[TO-DO ITEM]: Reproduce the listing below from its first line through the line containing "The general solution", keeping both ends. Leave out the pictures.
*** TASK INPUTS ***
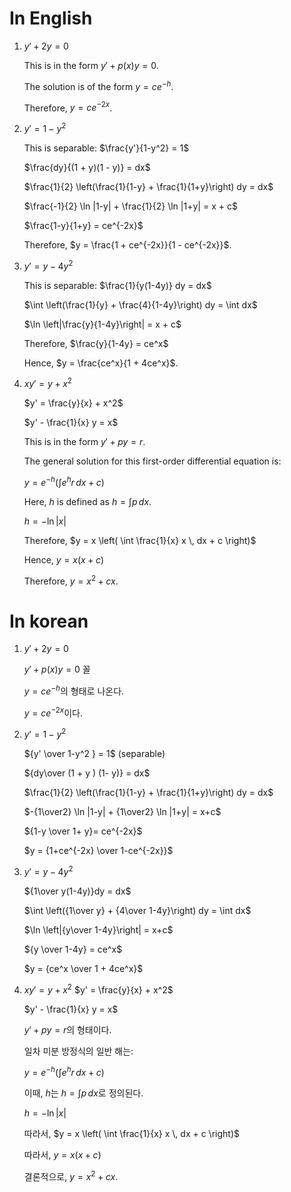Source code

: # In English
1. $y' + 2y = 0$
    
    This is in the form $y' + p(x) y = 0$.
    
    The solution is of the form $y = ce^{-h}$.
    
    Therefore, $y = c e^{-2x}$.

2. $y' = 1 - y^2$ 
    
    This is separable: $\frac{y'}{1-y^2} = 1$
    
    $\frac{dy}{(1 + y)(1 - y)} = dx$
    
    $\frac{1}{2} \left(\frac{1}{1-y} + \frac{1}{1+y}\right) dy = dx$
    
    $\frac{-1}{2} \ln |1-y| + \frac{1}{2} \ln |1+y| = x + c$
    
    $\frac{1-y}{1+y} = ce^{-2x}$
    
    Therefore, $y = \frac{1 + ce^{-2x}}{1 - ce^{-2x}}$.

3. $y' = y - 4y^2$ 
    
    This is separable: $\frac{1}{y(1-4y)} dy = dx$
    
    $\int \left(\frac{1}{y} + \frac{4}{1-4y}\right) dy = \int dx$
    
    $\ln \left|\frac{y}{1-4y}\right| = x + c$
    
    Therefore, $\frac{y}{1-4y} = ce^x$
    
    Hence, $y = \frac{ce^x}{1 + 4ce^x}$.

4. $xy' = y + x^2$

    $y' = \frac{y}{x} + x^2$

    $y' - \frac{1}{x} y = x$

    This is in the form $y' + py = r$.

    The general solution for this first-order differential equation is:

    $y = e^{-h} \left( \int e^h r \, dx + c \right)$

    Here, $h$ is defined as $h = \int p \, dx$.

    $h = - \ln |x|$

    Therefore, $y = x \left( \int \frac{1}{x} x \, dx + c \right)$

    Hence, $y = x \left( x + c \right)$

    Therefore, $y = x^2 + cx$.


# In korean

1. $y' + 2y = 0$
    
    $y' + p(x) y = 0$ 꼴
    
    $y = ce^{-h}$의 형태로 나온다. 
    
    $y = c e^{-2x}$이다.

2. $y' = 1 - y^2$ 
    
    ${y' \over 1-y^2 } = 1$  (separable)
    
    ${dy\over (1 + y ) (1- y)} = dx$
    
    $\frac{1}{2} \left(\frac{1}{1-y} + \frac{1}{1+y}\right) dy = dx$ 
    
    $-{1\over2} \ln |1-y| + {1\over2} \ln |1+y| = x+c$ 
    
    ${1-y \over 1+ y}= ce^{-2x}$
    
    $y = {1+ce^{-2x} \over 1-ce^{-2x}}$

3. $y' = y - 4y^2$ 
    
    ${1\over y(1-4y)}dy = dx$ 
    
    $\int \left({1\over y} + {4\over 1-4y}\right) dy = \int dx$
    
    $\ln \left|{y\over 1-4y}\right| = x+c$ 
    
    ${y \over 1-4y} = ce^x$
    
    $y = {ce^x \over 1 + 4ce^x}$

4. $xy' = y + x^2$
    $y' = \frac{y}{x} + x^2$

    $y' - \frac{1}{x} y = x$

    $y' + py = r$의 형태이다.

    일차 미분 방정식의 일반 해는:

    $y = e^{-h} \left( \int e^h r \, dx + c \right)$

    이때, $h$는 $h = \int p \, dx$로 정의된다.

    $h = - \ln |x|$

    따라서, $y = x \left( \int \frac{1}{x} x \, dx + c \right)$

    따라서, $y = x \left( x + c \right)$

    결론적으로, $y = x^2 + cx$.

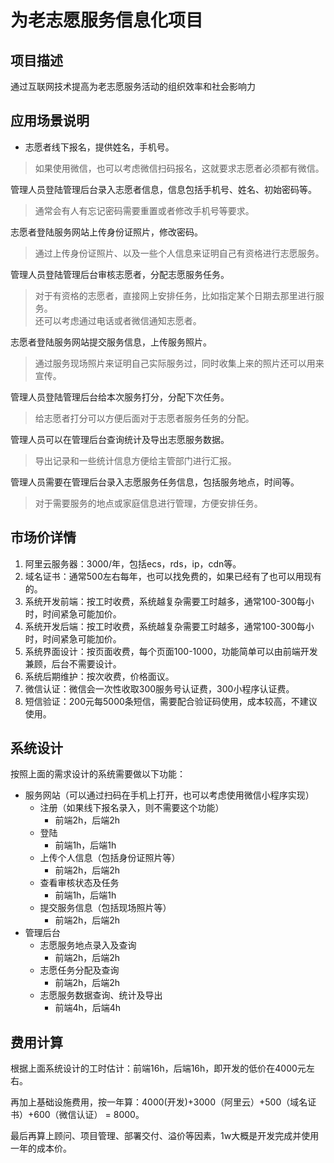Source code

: 为老志愿服务信息化项目
====

项目描述
----

通过互联网技术提高为老志愿服务活动的组织效率和社会影响力

应用场景说明
----

- 志愿者线下报名，提供姓名，手机号。
> 如果使用微信，也可以考虑微信扫码报名，这就要求志愿者必须都有微信。

管理人员登陆管理后台录入志愿者信息，信息包括手机号、姓名、初始密码等。
> 通常会有人有忘记密码需要重置或者修改手机号等要求。

志愿者登陆服务网站上传身份证照片，修改密码。
> 通过上传身份证照片、以及一些个人信息来证明自己有资格进行志愿服务。

管理人员登陆管理后台审核志愿者，分配志愿服务任务。
> 对于有资格的志愿者，直接网上安排任务，比如指定某个日期去那里进行服务。    
> 还可以考虑通过电话或者微信通知志愿者。

志愿者登陆服务网站提交服务信息，上传服务照片。
> 通过服务现场照片来证明自己实际服务过，同时收集上来的照片还可以用来宣传。

管理人员登陆管理后台给本次服务打分，分配下次任务。
> 给志愿者打分可以方便后面对于志愿者服务任务的分配。

管理人员可以在管理后台查询统计及导出志愿服务数据。
> 导出记录和一些统计信息方便给主管部门进行汇报。

管理人员需要在管理后台录入志愿服务任务信息，包括服务地点，时间等。
> 对于需要服务的地点或家庭信息进行管理，方便安排任务。

市场价详情
----

1. 阿里云服务器：3000/年，包括ecs，rds，ip，cdn等。
1. 域名证书：通常500左右每年，也可以找免费的，如果已经有了也可以用现有的。
1. 系统开发前端：按工时收费，系统越复杂需要工时越多，通常100-300每小时，时间紧急可能加价。
1. 系统开发后端：按工时收费，系统越复杂需要工时越多，通常100-300每小时，时间紧急可能加价。
1. 系统界面设计：按页面收费，每个页面100-1000，功能简单可以由前端开发兼顾，后台不需要设计。
1. 系统后期维护：按次收费，价格面议。
1. 微信认证：微信会一次性收取300服务号认证费，300小程序认证费。
1. 短信验证：200元每5000条短信，需要配合验证码使用，成本较高，不建议使用。

系统设计
----

按照上面的需求设计的系统需要做以下功能：

- 服务网站（可以通过扫码在手机上打开，也可以考虑使用微信小程序实现）
  - 注册（如果线下报名录入，则不需要这个功能）
    - 前端2h，后端2h
  - 登陆
    - 前端1h，后端1h
  - 上传个人信息（包括身份证照片等）
    - 前端2h，后端2h
  - 查看审核状态及任务
    - 前端1h，后端1h
  - 提交服务信息（包括现场照片等）
    - 前端2h，后端2h
- 管理后台
  - 志愿服务地点录入及查询
    - 前端2h，后端2h
  - 志愿任务分配及查询
    - 前端2h，后端2h
  - 志愿服务数据查询、统计及导出
    - 前端4h，后端4h

费用计算
----

根据上面系统设计的工时估计：前端16h，后端16h，即开发的低价在4000元左右。

再加上基础设施费用，按一年算：4000(开发)+3000（阿里云）+500（域名证书）+600（微信认证） = 8000。

最后再算上顾问、项目管理、部署交付、溢价等因素，1w大概是开发完成并使用一年的成本价。
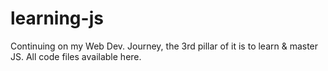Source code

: # learning-js
Continuing on my Web Dev. Journey, the 3rd pillar of it is to learn &amp; master JS. All code files available here.
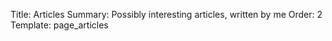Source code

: Title:       Articles
Summary:     Possibly interesting articles, written by me
Order:       2
Template:    page_articles
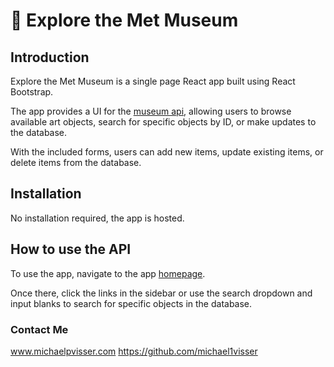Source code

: # :art: Explore the Met Museum

## Introduction

Explore the Met Museum is a single page React app built using React Bootstrap. 

The app provides a UI for the [museum api](https://github.com/michael1visser/museum-api), allowing users to browse available art objects, search for specific objects by ID, or make updates to the database. 

With the included forms, users can add new items, update existing items, or delete items from the database.

## Installation

No installation required, the app is hosted.

## How to use the API

To use the app, navigate to the app [homepage](https://michael1visser.github.io/explore-met-museum). 

Once there, click the links in the sidebar or use the search dropdown and input blanks to search for specific objects in the database. 

### Contact Me

www.michaelpvisser.com
https://github.com/michael1visser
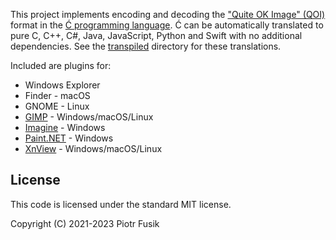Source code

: ﻿This project implements encoding and decoding
the ["Quite OK Image" (QOI)](https://github.com/phoboslab/qoi) format
in the [Ć programming language](https://github.com/pfusik/cito).
Ć can be automatically translated to pure C, C++, C#, Java, JavaScript,
Python and Swift with no additional dependencies.
See the [transpiled](transpiled) directory for these translations.

Included are plugins for:
- Windows Explorer
- Finder - macOS
- GNOME - Linux
- [GIMP](https://www.gimp.org) - Windows/macOS/Linux
- [Imagine](http://www.nyam.pe.kr/dev/imagine/) - Windows
- [Paint.NET](https://www.getpaint.net) - Windows
- [XnView](https://www.xnview.com) - Windows/macOS/Linux

License
-------

This code is licensed under the standard MIT license.

Copyright (C) 2021-2023 Piotr Fusik
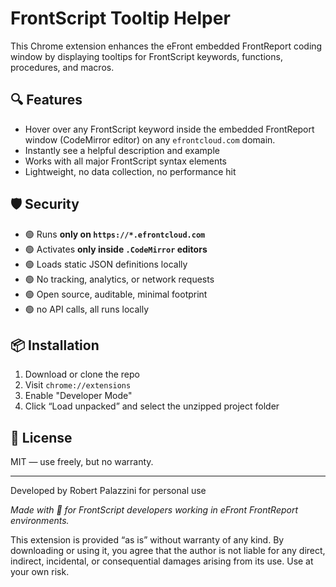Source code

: # FrontScript Tooltip Helper

This Chrome extension enhances the eFront embedded FrontReport coding window by displaying tooltips for FrontScript keywords, functions, procedures, and macros.

## 🔍 Features

- Hover over any FrontScript keyword inside the embedded FrontReport window (CodeMirror editor) on any `efrontcloud.com` domain.
- Instantly see a helpful description and example
- Works with all major FrontScript syntax elements
- Lightweight, no data collection, no performance hit

## 🛡 Security

- 🟢 Runs **only on `https://*.efrontcloud.com`**
- 🟢 Activates **only inside `.CodeMirror` editors**
- 🟢 Loads static JSON definitions locally
- 🟢 No tracking, analytics, or network requests
- 🟢 Open source, auditable, minimal footprint
- 🟢 no API calls, all runs locally

## 📦 Installation

1. Download or clone the repo
2. Visit `chrome://extensions`
3. Enable "Developer Mode"
4. Click “Load unpacked” and select the unzipped project folder

## 💬 License

MIT — use freely, but no warranty.

---
Developed by Robert Palazzini for personal use

*Made with 🧠 for FrontScript developers working in eFront FrontReport environments.*


This extension is provided “as is” without warranty of any kind. By downloading or using it, you agree that the author is not liable for any direct, indirect, incidental, or consequential damages arising from its use. Use at your own risk.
*** End of TASK INPUTS ***
[SOLUTION]:
Source code

: # In English
1. $y' + 2y = 0$
    
    This is in the form $y' + p(x) y = 0$.
    
    The solution is of the form $y = ce^{-h}$.
    
    Therefore, $y = c e^{-2x}$.

2. $y' = 1 - y^2$ 
    
    This is separable: $\frac{y'}{1-y^2} = 1$
    
    $\frac{dy}{(1 + y)(1 - y)} = dx$
    
    $\frac{1}{2} \left(\frac{1}{1-y} + \frac{1}{1+y}\right) dy = dx$
    
    $\frac{-1}{2} \ln |1-y| + \frac{1}{2} \ln |1+y| = x + c$
    
    $\frac{1-y}{1+y} = ce^{-2x}$
    
    Therefore, $y = \frac{1 + ce^{-2x}}{1 - ce^{-2x}}$.

3. $y' = y - 4y^2$ 
    
    This is separable: $\frac{1}{y(1-4y)} dy = dx$
    
    $\int \left(\frac{1}{y} + \frac{4}{1-4y}\right) dy = \int dx$
    
    $\ln \left|\frac{y}{1-4y}\right| = x + c$
    
    Therefore, $\frac{y}{1-4y} = ce^x$
    
    Hence, $y = \frac{ce^x}{1 + 4ce^x}$.

4. $xy' = y + x^2$

    $y' = \frac{y}{x} + x^2$

    $y' - \frac{1}{x} y = x$

    This is in the form $y' + py = r$.

    The general solution for this first-order differential equation is:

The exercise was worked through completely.